= EXERCISE DETAILS =
Name each drug the forum post below refers to by name.

This is more of a reply for magic clown I wrote it in that context, but I thought it had some good ideas expressing my thoughts on skepticism and rationality and perhaps why we are playing explorer, where are it's benefits and pitfalls, what are we looking for? I will say also I'm still a big fan of the original skeptics. Richard Alpert and Tim Leary. Men of science who took the drug and knew they had it all wrong. How closely Tim's life is looking a lot like me. Like unleashing rebellion, but not a rebellion of hate or that sort, of the sort of rebellion where you will 'salvage this human thing from the dumpster'. (if you feel modern society has thrown us, into the dumpster, and in fact creates a false subject filled with malcontent and misery) That was what struck me about it as well. So that's what this is about.

http://www.dmt-nexus.me/....aspx?g=posts&t=1156

Hi Magic clown,

I have not taken DMT, but I don't underestimate it. As someone who gets, has gotten, and continues to get a strong spiritual effect, and purging and healing and ups and downs from cannabis use. Mini trips, philosophical triumphs and failures. I am actually taking it quite slowly. I don't have a big timeframe. I'm young. And for example as a huge fan of Tim Leary, who did not have his first trip or inkling to rebel against society, not until well into his adulthood, I think it may have been 36 when he first tried magic mushrooms and overnight his whole world changed.

= ENTRIES PROVIDED =
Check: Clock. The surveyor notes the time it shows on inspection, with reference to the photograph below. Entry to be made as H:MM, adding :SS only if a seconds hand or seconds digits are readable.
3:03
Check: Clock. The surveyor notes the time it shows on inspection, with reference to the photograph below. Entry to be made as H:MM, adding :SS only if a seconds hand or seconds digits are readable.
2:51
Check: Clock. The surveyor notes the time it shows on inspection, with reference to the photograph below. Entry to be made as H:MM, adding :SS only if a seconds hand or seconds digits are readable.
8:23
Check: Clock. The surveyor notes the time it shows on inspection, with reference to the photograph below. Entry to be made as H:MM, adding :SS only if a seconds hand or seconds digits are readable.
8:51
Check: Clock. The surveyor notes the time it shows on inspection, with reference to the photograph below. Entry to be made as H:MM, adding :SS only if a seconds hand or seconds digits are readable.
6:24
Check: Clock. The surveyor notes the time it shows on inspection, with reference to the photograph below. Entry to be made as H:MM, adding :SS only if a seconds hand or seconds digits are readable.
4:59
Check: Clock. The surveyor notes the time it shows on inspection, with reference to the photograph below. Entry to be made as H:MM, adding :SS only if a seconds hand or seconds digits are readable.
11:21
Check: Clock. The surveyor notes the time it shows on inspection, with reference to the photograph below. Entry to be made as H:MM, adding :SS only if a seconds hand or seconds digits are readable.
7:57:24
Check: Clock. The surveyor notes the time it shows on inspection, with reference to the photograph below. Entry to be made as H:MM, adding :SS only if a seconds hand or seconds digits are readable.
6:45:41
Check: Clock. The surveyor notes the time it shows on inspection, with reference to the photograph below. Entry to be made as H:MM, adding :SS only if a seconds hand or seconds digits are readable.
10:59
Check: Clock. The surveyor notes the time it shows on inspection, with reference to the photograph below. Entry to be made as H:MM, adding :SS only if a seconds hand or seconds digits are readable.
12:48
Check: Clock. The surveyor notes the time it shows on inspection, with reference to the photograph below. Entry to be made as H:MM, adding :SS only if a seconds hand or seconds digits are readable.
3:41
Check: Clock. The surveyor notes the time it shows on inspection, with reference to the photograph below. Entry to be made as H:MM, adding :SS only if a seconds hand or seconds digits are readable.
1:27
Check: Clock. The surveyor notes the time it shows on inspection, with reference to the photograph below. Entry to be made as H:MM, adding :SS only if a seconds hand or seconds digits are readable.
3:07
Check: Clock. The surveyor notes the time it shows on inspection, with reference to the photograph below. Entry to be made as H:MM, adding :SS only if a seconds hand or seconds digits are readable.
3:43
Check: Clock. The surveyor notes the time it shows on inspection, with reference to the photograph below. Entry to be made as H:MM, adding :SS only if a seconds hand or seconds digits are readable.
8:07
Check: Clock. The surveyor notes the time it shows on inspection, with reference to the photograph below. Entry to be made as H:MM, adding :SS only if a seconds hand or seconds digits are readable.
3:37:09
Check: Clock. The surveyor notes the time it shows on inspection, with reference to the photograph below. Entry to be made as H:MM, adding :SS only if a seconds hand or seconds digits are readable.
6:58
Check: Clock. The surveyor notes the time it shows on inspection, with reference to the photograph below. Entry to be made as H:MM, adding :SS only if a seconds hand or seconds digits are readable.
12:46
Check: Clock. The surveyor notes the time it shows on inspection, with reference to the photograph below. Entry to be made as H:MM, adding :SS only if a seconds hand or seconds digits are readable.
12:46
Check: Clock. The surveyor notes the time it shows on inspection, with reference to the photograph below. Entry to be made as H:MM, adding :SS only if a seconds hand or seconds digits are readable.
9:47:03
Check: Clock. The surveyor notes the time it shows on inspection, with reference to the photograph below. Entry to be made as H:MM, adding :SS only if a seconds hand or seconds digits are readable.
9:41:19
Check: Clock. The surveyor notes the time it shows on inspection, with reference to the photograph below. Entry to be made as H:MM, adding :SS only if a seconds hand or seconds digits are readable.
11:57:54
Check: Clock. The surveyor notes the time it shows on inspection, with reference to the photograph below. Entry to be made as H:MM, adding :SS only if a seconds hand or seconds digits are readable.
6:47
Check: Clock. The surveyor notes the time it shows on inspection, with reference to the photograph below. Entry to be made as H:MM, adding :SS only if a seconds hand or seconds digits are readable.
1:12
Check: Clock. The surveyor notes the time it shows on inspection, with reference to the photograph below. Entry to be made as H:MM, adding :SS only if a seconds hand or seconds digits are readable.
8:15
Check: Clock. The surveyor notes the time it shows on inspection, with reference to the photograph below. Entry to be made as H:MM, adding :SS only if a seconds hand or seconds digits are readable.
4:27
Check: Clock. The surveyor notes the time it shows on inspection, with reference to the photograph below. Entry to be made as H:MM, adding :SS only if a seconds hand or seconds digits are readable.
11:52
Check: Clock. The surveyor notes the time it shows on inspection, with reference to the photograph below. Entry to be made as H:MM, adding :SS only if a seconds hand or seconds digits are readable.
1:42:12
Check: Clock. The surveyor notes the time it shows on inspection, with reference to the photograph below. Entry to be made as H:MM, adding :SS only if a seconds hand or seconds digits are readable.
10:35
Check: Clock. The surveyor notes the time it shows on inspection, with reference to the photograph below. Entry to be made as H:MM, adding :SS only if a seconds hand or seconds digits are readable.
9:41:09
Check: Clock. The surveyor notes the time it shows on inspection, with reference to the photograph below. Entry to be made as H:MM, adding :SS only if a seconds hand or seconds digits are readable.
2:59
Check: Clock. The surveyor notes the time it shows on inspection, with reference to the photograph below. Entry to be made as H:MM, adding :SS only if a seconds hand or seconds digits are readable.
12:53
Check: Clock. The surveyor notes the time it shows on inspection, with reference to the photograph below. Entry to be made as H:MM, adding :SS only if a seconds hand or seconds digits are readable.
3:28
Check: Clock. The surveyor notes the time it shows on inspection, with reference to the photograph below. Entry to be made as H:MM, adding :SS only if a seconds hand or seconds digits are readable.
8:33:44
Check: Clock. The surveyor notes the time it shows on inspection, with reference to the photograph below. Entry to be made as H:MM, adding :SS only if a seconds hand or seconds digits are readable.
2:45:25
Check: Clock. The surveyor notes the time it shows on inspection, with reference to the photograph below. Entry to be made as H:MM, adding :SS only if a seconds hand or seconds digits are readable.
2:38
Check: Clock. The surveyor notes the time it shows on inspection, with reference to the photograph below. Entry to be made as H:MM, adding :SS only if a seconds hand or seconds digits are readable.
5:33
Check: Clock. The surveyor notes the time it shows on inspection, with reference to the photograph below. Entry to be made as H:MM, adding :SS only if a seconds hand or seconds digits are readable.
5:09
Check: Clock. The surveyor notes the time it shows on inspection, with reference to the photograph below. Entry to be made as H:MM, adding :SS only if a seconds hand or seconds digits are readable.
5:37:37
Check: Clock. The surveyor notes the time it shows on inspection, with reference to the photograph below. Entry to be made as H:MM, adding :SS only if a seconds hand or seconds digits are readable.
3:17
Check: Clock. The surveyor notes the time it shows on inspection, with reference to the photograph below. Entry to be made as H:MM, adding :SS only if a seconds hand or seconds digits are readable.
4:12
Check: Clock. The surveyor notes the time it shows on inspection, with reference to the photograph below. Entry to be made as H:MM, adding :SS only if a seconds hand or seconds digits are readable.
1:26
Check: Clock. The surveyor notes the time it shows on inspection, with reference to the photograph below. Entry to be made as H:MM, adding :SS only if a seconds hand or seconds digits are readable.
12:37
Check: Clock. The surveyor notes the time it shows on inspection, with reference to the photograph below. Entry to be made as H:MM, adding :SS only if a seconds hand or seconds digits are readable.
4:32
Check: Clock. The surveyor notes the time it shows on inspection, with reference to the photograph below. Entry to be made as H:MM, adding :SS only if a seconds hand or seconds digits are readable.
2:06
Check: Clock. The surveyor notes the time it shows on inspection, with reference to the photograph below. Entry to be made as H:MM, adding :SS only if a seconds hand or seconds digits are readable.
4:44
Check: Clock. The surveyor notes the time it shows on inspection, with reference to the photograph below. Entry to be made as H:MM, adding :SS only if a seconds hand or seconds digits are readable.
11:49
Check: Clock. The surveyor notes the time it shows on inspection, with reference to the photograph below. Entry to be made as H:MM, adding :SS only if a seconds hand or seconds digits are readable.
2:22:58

= TASK ANSWER =
DMT, cannabis, magic mushrooms